Health records from RP patients at the Wilmer Eye Institute over the last 10 years were identified. Demographics, characteristics and visual acuity (VA) were recorded, and each modality was graded at baseline and every annual follow-up. SD-OCT was graded for the width of ellipsoid zone (EZ), FAF was graded for the diameter (RD) and area (RA) of the hyperautofluorescent ring (if present), and MP was graded for mean (MS), central (CS) and paracentral sensitivity (PS). Spearman’s rank correlation coefficient was used to measure correlation between parameters at baseline. Mixed effects models were used to estimate the progression of each parameter, adjusted for disease duration.

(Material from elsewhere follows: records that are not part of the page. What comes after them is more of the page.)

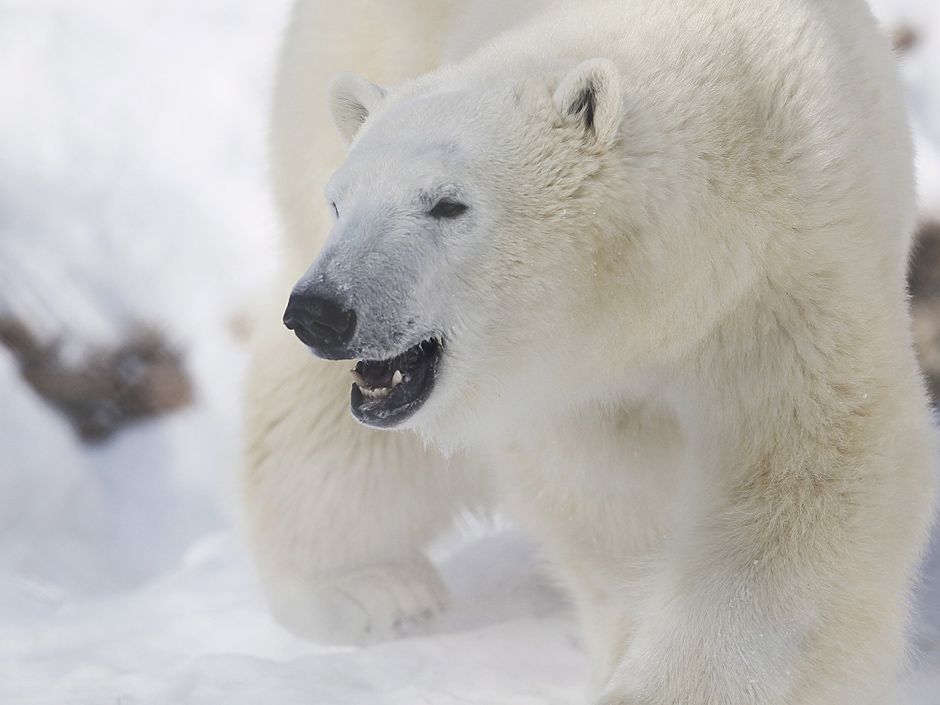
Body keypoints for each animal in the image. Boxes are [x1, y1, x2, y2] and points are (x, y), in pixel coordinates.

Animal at [244, 0, 940, 700]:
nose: (321, 312)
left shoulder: (795, 276)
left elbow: (806, 475)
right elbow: (598, 499)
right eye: (342, 202)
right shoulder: (560, 381)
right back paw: (367, 589)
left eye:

A total of 205 eyes from 106 patients (mean ± SD age: 50 ± 19 years; males: 51%) were included the study, 68% of whom had been diagnosed within 10 years prior to baseline. SD-OCT was available for 205 eyes with a median (range) follow-up of 2 (1-5) years, FAF for 172 eyes with a follow-up of 2 (1-5) years, and MP for 66 eyes with a follow-up of 1 (1-4) years. A hyperautofluorescent ring was present in 67% of eyes. VA was only correlated with functional measures (MS and CS; r= 0.372 and 0.394 respectively; p= 0.01 for both). However, except for PS, all test parameters were strongly correlated with each other (r: 0.673 - 0.991; p<0.001 for all). The annual rates of change for each parameter were as follows: VA, -2.3 letters (p<0.001); EZ, -151um (p<0.001); RD, -132um (p<0.001); RA, -0.4mm2 (p<0.001); MS, -0.3 dB (p<0.001); CS, -0.7 dB (p<0.001); PS, -0.4 dB (p<0.001). Only anatomic measures (EZ, RD and RA) had a rate of change that exceeded known limits of test-retest variability.
Structural and functional measures are well correlated in RP and combining them can provide a high degree of sensitivity and reliability in measuring disease progression within the course of a year. Therefore, SD-OCT, FAF, and MP may provide useful and reproducible outcome measures for future clinical trials to detect progression of RP.
This is an abstract that was submitted for the 2018 ARVO Annual Meeting, held in Honolulu, Hawaii, April 29 - May 3, 2018.